• **TASK DESCRIPTION**
Repeat each entry below without omitting a single word.

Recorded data
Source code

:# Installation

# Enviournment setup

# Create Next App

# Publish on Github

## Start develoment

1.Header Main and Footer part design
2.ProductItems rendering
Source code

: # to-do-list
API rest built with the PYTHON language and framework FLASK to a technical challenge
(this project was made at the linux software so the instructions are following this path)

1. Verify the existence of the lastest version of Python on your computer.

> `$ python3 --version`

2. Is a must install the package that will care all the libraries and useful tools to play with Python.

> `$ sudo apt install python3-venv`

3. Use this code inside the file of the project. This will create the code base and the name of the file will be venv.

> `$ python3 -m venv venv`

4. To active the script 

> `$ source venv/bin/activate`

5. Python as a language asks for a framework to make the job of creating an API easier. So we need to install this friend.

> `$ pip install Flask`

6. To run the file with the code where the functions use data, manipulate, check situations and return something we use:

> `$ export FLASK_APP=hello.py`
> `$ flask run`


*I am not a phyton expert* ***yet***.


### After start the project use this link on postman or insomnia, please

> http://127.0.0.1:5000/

• **REPLY**
Source code

:# Installation

# Enviournment setup

# Create Next App

# Publish on Github

## Start develoment

1.Header Main and Footer part design
2.ProductItems rendering
Source code

: # to-do-list
API rest built with the PYTHON language and framework FLASK to a technical challenge
(this project was made at the linux software so the instructions are following this path)

1. Verify the existence of the lastest version of Python on your computer.

> `$ python3 --version`

2. Is a must install the package that will care all the libraries and useful tools to play with Python.

> `$ sudo apt install python3-venv`

3. Use this code inside the file of the project. This will create the code base and the name of the file will be venv.

> `$ python3 -m venv venv`

4. To active the script 

> `$ source venv/bin/activate`

5. Python as a language asks for a framework to make the job of creating an API easier. So we need to install this friend.

> `$ pip install Flask`

6. To run the file with the code where the functions use data, manipulate, check situations and return something we use:

> `$ export FLASK_APP=hello.py`
> `$ flask run`


*I am not a phyton expert* ***yet***.


### After start the project use this link on postman or insomnia, please

> http://127.0.0.1:5000/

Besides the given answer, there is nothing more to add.